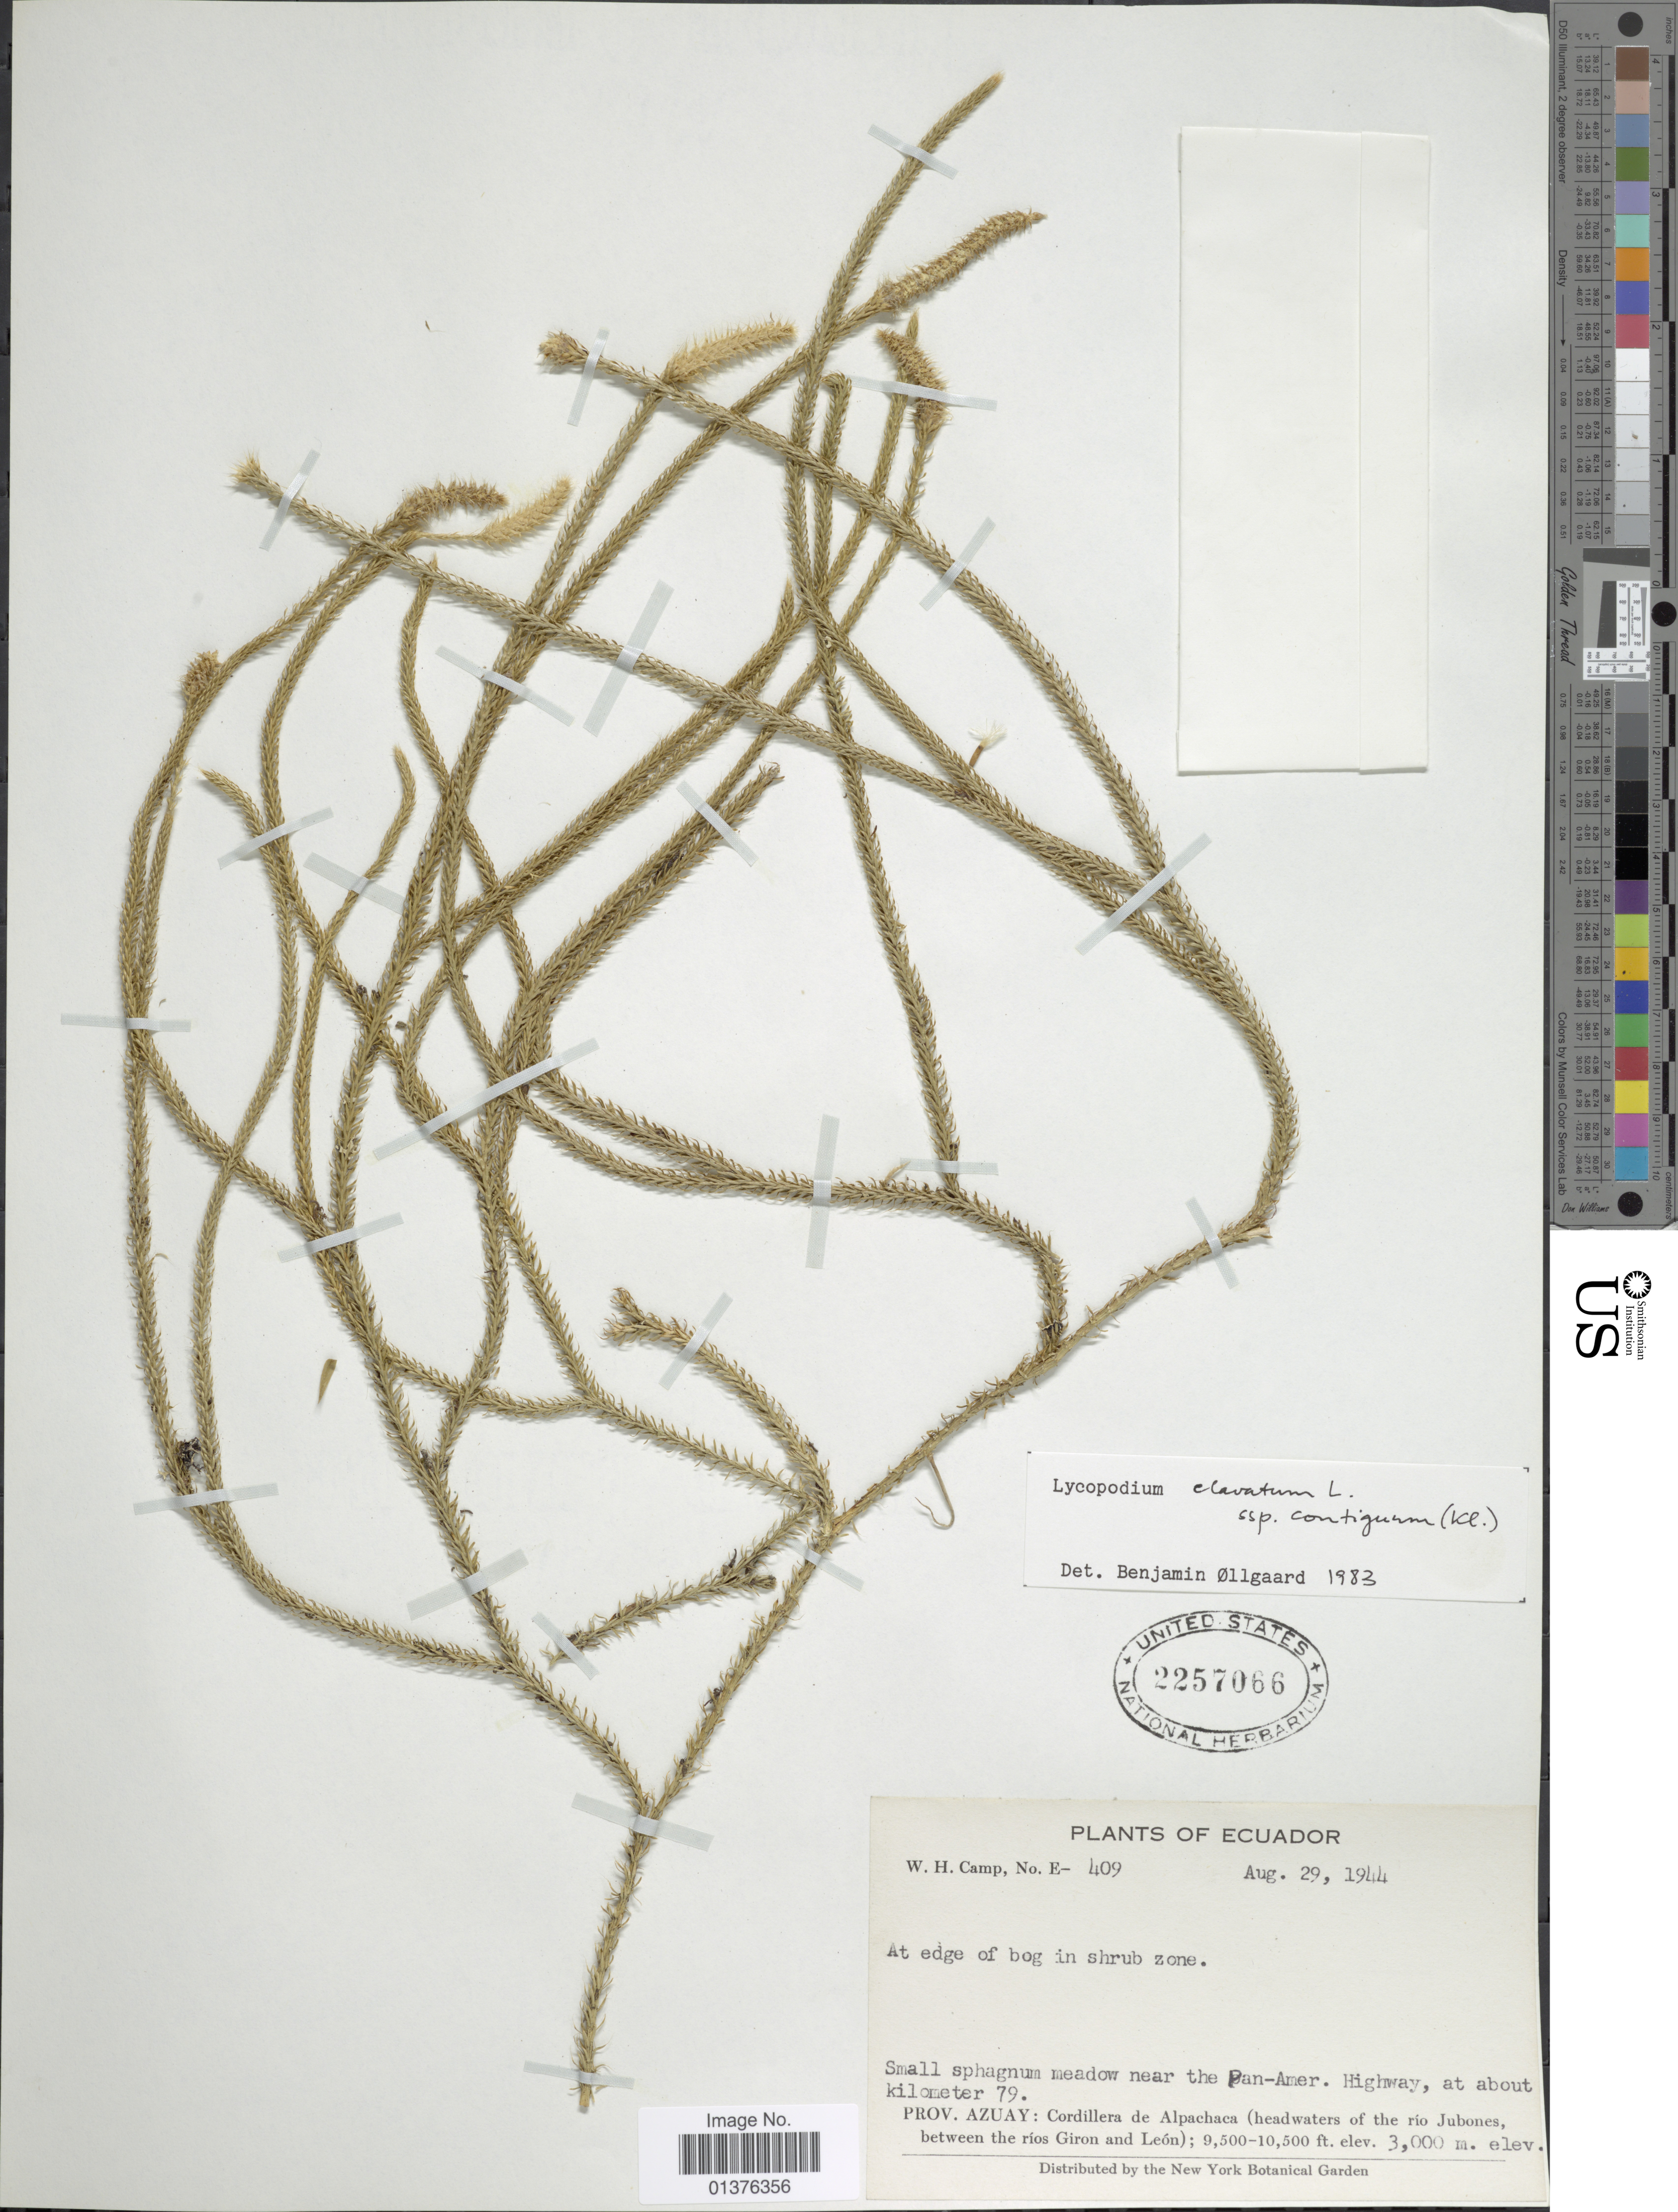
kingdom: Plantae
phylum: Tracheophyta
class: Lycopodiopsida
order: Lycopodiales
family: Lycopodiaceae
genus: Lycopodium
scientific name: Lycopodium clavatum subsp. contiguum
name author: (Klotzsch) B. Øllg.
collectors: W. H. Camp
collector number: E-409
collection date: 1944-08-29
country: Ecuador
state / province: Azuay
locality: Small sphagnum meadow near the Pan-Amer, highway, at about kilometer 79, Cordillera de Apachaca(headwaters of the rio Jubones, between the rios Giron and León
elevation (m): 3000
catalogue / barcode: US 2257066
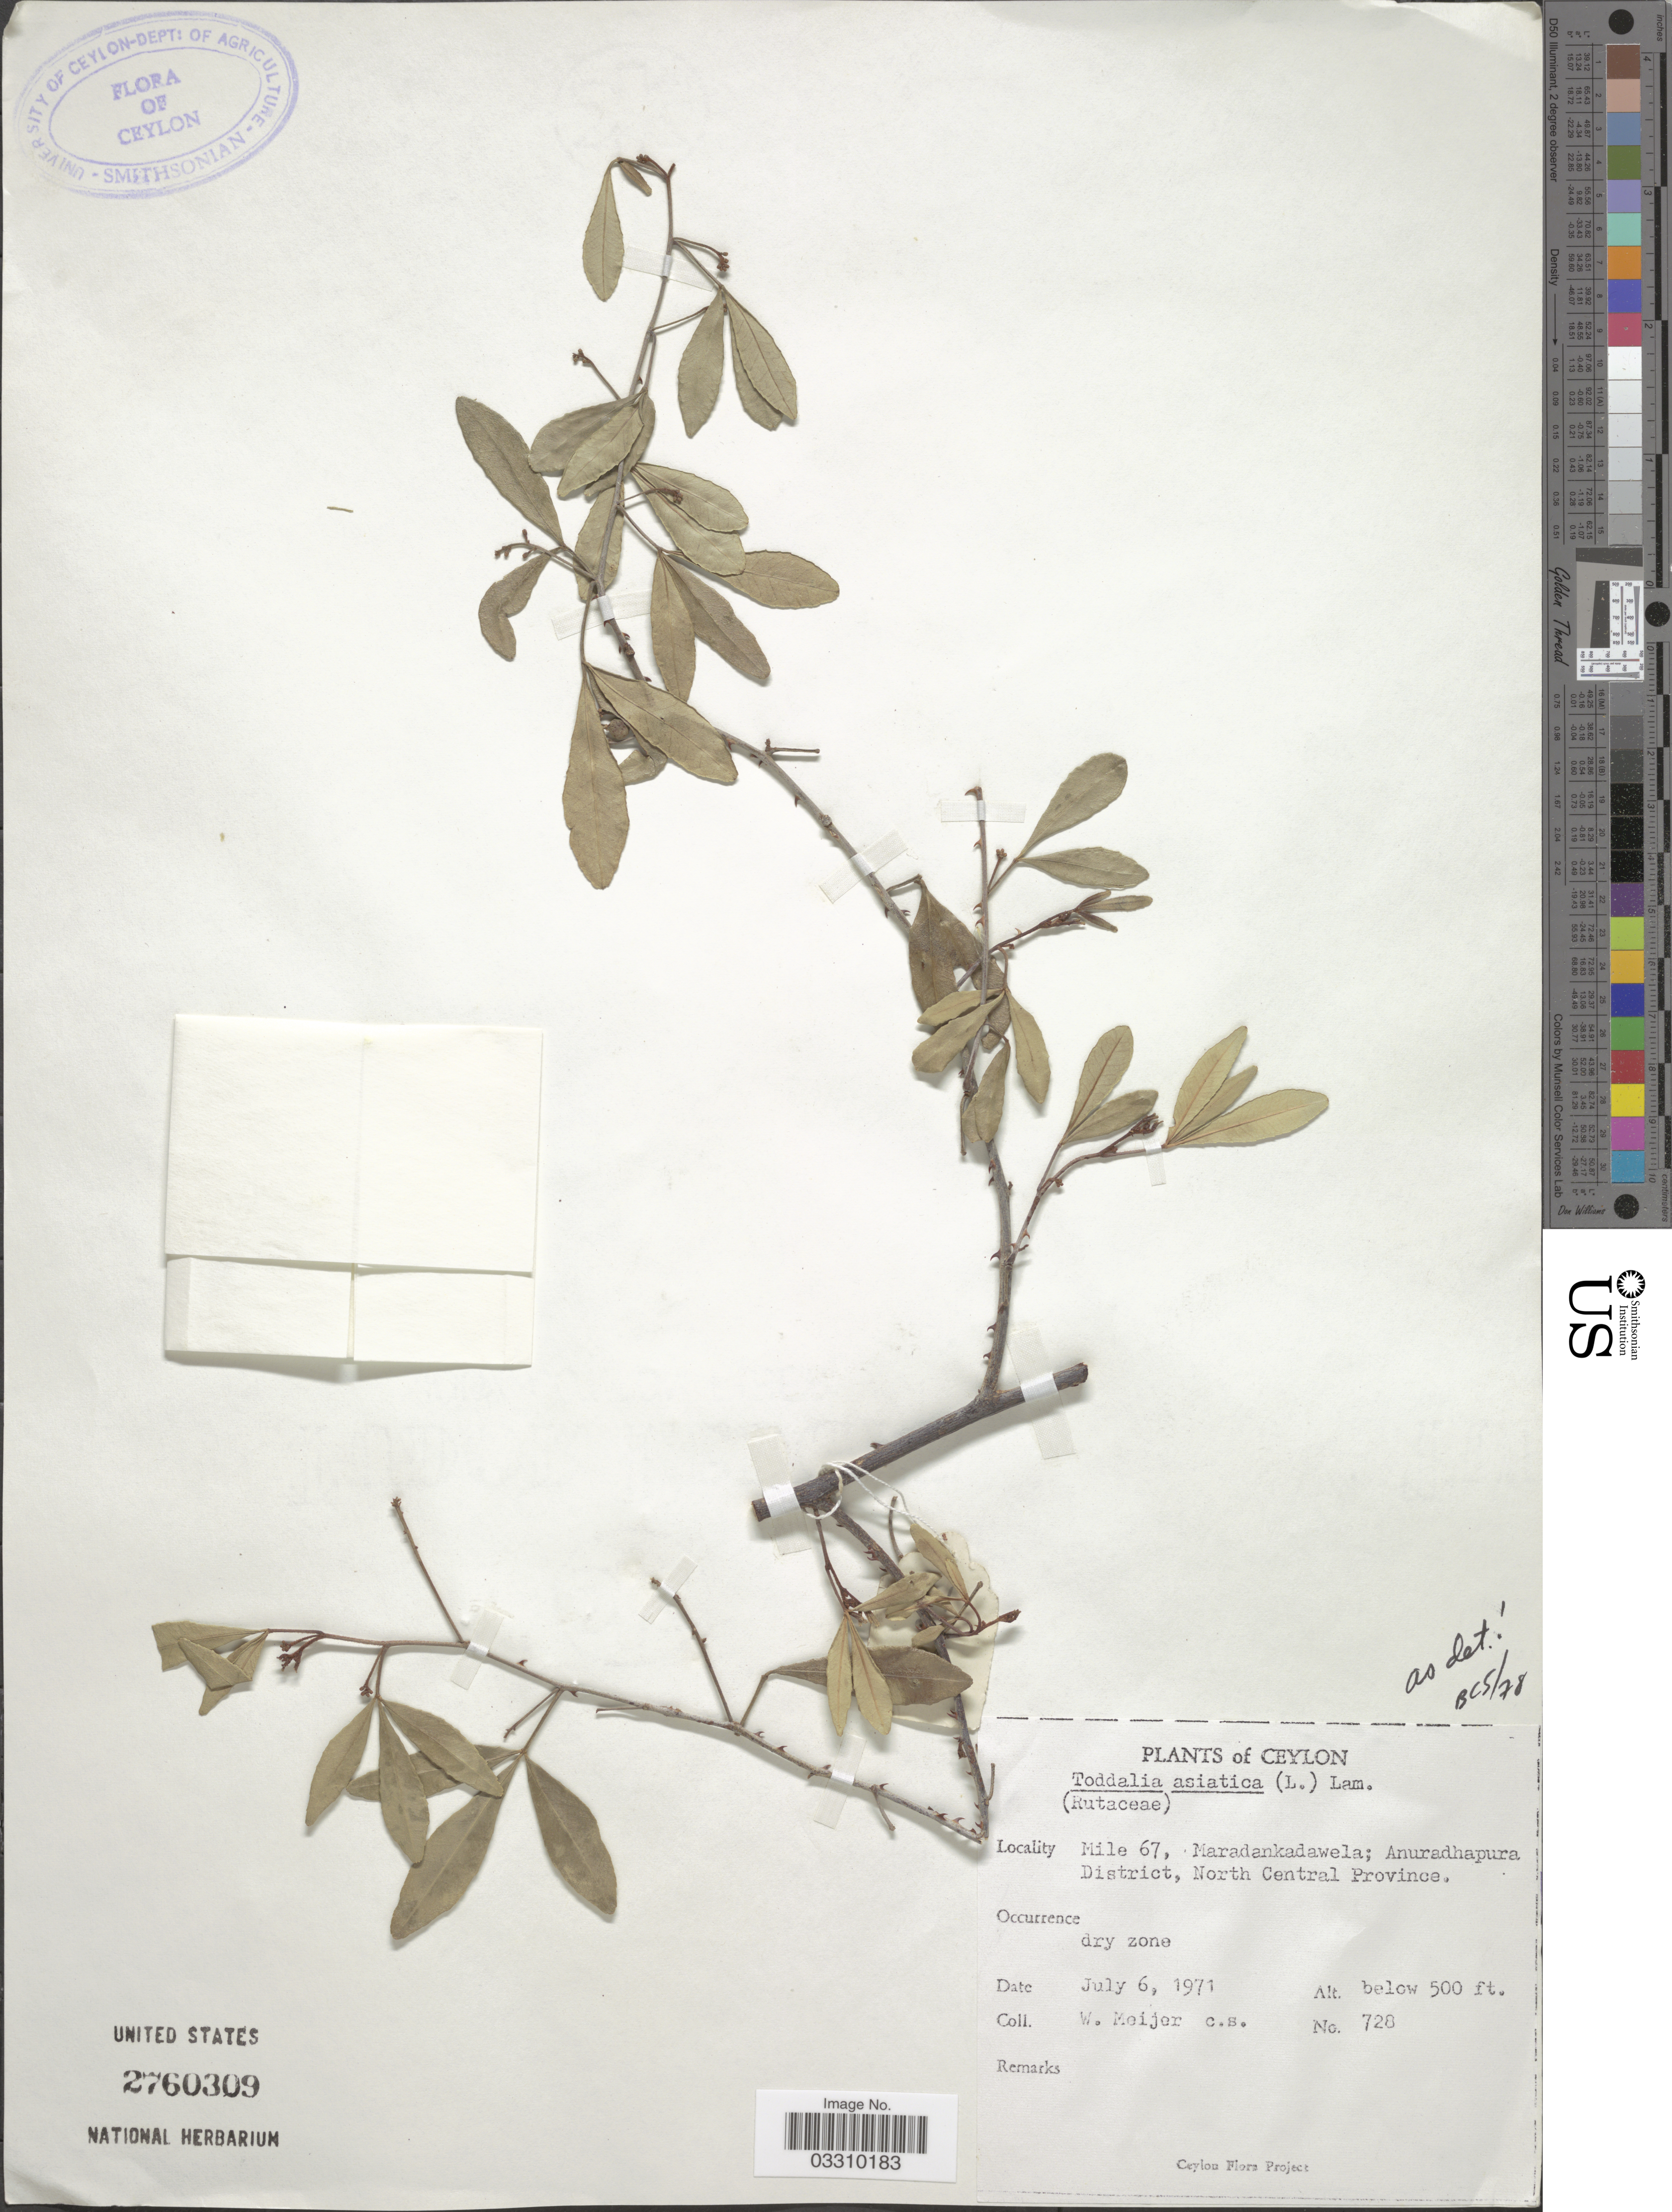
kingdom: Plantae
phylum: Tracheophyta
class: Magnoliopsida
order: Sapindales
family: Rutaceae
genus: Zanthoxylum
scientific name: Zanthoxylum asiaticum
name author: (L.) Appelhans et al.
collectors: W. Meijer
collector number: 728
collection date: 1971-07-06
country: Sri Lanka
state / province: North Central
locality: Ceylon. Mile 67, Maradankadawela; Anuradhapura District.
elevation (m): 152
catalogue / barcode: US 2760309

+++

Update all the items by replacing "collector number" with "field number" and leaving everything else unchanged. Omit the pictures from your answer.

kingdom: Plantae
phylum: Tracheophyta
class: Lycopodiopsida
order: Lycopodiales
family: Lycopodiaceae
genus: Lycopodium
scientific name: Lycopodium clavatum subsp. contiguum
name author: (Klotzsch) B. Øllg.
collectors: W. H. Camp
field number: E-409
collection date: 1944-08-29
country: Ecuador
state / province: Azuay
locality: Small sphagnum meadow near the Pan-Amer, highway, at about kilometer 79, Cordillera de Apachaca(headwaters of the rio Jubones, between the rios Giron and León
elevation (m): 3000
catalogue / barcode: US 2257066
kingdom: Plantae
phylum: Tracheophyta
class: Magnoliopsida
order: Sapindales
family: Rutaceae
genus: Zanthoxylum
scientific name: Zanthoxylum asiaticum
name author: (L.) Appelhans et al.
collectors: W. Meijer
field number: 728
collection date: 1971-07-06
country: Sri Lanka
state / province: North Central
locality: Ceylon. Mile 67, Maradankadawela; Anuradhapura District.
elevation (m): 152
catalogue / barcode: US 2760309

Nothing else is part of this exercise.